And that’s what the Transfiguration is about--authenticity--what is truly real. Here comes Jesus, who (in the words of Nancy Rockwell) “never wanted a palace, never wore silks, never got his face engraved on any money, never fell into or out of love, at least not as far as we know…. He told his friends he could teach them about God and their own belovedness. (He spoke about things familiar to everyone--not just the rich and powerful) He talked about fish in nets, about sheep in fields, about the seeds farmers sowed, and yeast in a woman’s hands.”
Jesus touched the blind, lepers, a woman with a sick child and a Roman centurion in despair for his dying daughter. He also associated with a number of prostitutes and a woman with five husbands.
And one day (the day we celebrate today) he climbed to a high mountain with three of his apostles and appeared before them shining in light--resplendent in glory. And Peter, James and John heard the voice of God calling Jesus the Beloved.
Here’s the thing. Jesus wasn’t about the business of promoting himself as someone glorious. And, if this is what you were after in first century Jerusalem, odds were good you’d be more inclined to be posturing yourself at the court of Herod or Caesar, rather than trekking up a high mountain with our Savior. What Our Lord was--was about being who he was, the Son of God. Is glory a part of that? Certainly--as we see in today’s account. But so is suffering, so is the willingness to be present among the people--all of the people, even the lowliest. In fact, of all the things about Jesus, it was the glory that he asked his apostles to keep quiet. This is why Jesus asked them to keep silent about what they had seen--because his ministry (the purpose of his coming) wasn’t so much about the glory as it was about being among the ordinary and even low places in this world. Suffice it to say, Jesus wasn’t about bling--he was about authenticity--he was about being real. What we learn today is that there is glory in this, surely--but a wider view tells us there is also the cross. There is not one without the other.
I find myself thinking about those disciples as they made the trek down the mountain. Sometimes the downward climb is more difficult than the upward trek--hard on the knees, certainly, but also, perhaps, on the spirit. What must Peter, James and John have thought coming down the mountain? Did they perceive not only a call to follow Jesus--but also a call to be more authentically who they were as well?
I like to think so. A reading of the gospels gifts us with the picture of followers who were far from perfect. Some were argumentative, others were proud, some jumped to conclusions, others could be construed as timid.
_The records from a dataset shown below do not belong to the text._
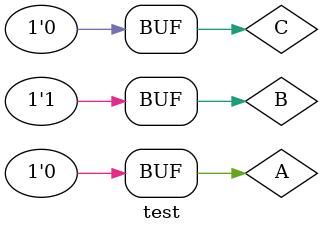
<source format=v>
`timescale 1ns / 1ps


module test;

	// Inputs
	reg A;
	reg B;
	reg C;

	// Outputs
	wire X;
	wire Y;

	// Instantiate the Unit Under Test (UUT)
	experiment uut (
		.A(A), 
		.B(B), 
		.C(C), 
		.X(X), 
		.Y(Y)
	);

	initial begin
		// Initialize Inputs
		A = 0;
		B = 0;
		C = 0;

		#10;
		
		A = 1;
		B = 0;
		C = 0;

		#10;
		
		A = 0;
		B = 1;
		C = 0;

		#10;
        
		// Add stimulus here

	end
      
endmodule


</source>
There was a tax collector in their midst, as well as women with questionable backgrounds. Even now, some 2,000 years later, the picture we have of Our Lord’s followers is not that of those who are interested in ghost-writing their biographies and padding their resumes in order to be seen as better than they were. Here, in the gospels their flaws are there for everyone to see--in black and white--and even vivid color (if you have a good imagination). And that, my friends, is a blessing; because it is reality. It is how God works in this world--taking what is imperfect, flawed and damaged and making it resplendent in the glory of God’s reflected light.
What is true of the apostles, is true of ourselves as well. While we are each called to glory--we arrive there not by pursuing our culture’s marks of success--physical perfection, wealth, power and triumph, but by being who we are called to be as followers of Christ. Like the apostles, each one of us is imperfect--deeply flawed, in fact. But this, I believe, is where God works best--taking what is imperfect, and using that to show others where the true hope of the world is to be found. There’s suffering in the calling to follow Christ--no one gets to heaven without passing the cross--but there is beauty as well. Beauty in being who we are called to be. That’s a beauty that doesn’t come from special effects, good lighting, makeup and artifice, but from a quality of the spirit that shines through wrinkles and scars to display a glory that only comes from God. In Jesus’ name. Amen.